Thursday, March 10, 2022

Food Pantry Portents

Yesterday morning, I headed over to my church to help at the food pantry.  Along the way, I stopped to get some peanut butter and jelly; the woman who runs the food pantry told me that of all the donations they get, peanut butter and jelly are the items they get the least.

I was amazed at how the food pantry has grown.  We now offer used clothing and other items (some toys, some backpacks, that kind of thing).  A local Girl Scout troop also runs a closet which offers trendier clothing for teenagers.

Our church has 2 fellowship halls, and the food and clothes pantry has taken up most of one of the fellowship halls.  Once, this would not have been possible--we would have needed that space for something else, like Sunday School classes and fellowship/outreach (like a women's group and a men's group).

As I bagged food, I thought about the news stories of people driving truck loads of supplies and food into Ukraine.  That is not our ministry.  We have people who come to our food pantry on such a regular basis that the woman who runs the food pantry knows about food allergies. In a way that makes me sad; we all want a food pantry to be a stop-gap measure, a response to an emergency.  In a way, this ministry feels like one of the more vital ones that we do as a small, neighborhood church.

We could also do some of the other ministries if there was interest and/or membership.  The other fellowship hall sits empty much of the week.  The larger implications are what might be more interesting to me:  how our individual church has changed in such a short amount of time.  Once we had more families with children; now we have almost none.  Once we had both a men's group and a women's group, then just a women's group, and now we have none.  Once retirees would have helped at the food pantry; now many of them have moved or are still limiting exposure to others or are in too poor health to help.
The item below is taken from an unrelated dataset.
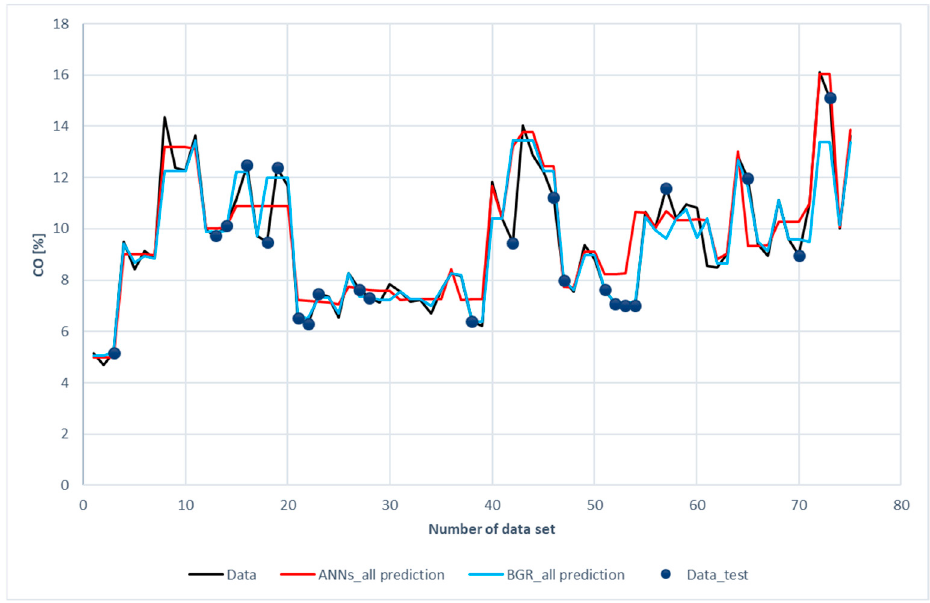
Figure 10. Comparison of CO compositions among the experimental data with the ANN and GBR models.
The pandemic is partly to blame, but these changes were in process even before the pandemic.  If I had more time, I might write about what these changes portend, but I have seminary work that needs my attention.  Some people might wonder why I'm bothering with seminary at all--the church is changing, and I might be preparing for a career that will soon no longer exist.

Or maybe we're about to enter a vibrant time of change, where the Church becomes an even better version of itself, and I can be part of what shapes that.new direction.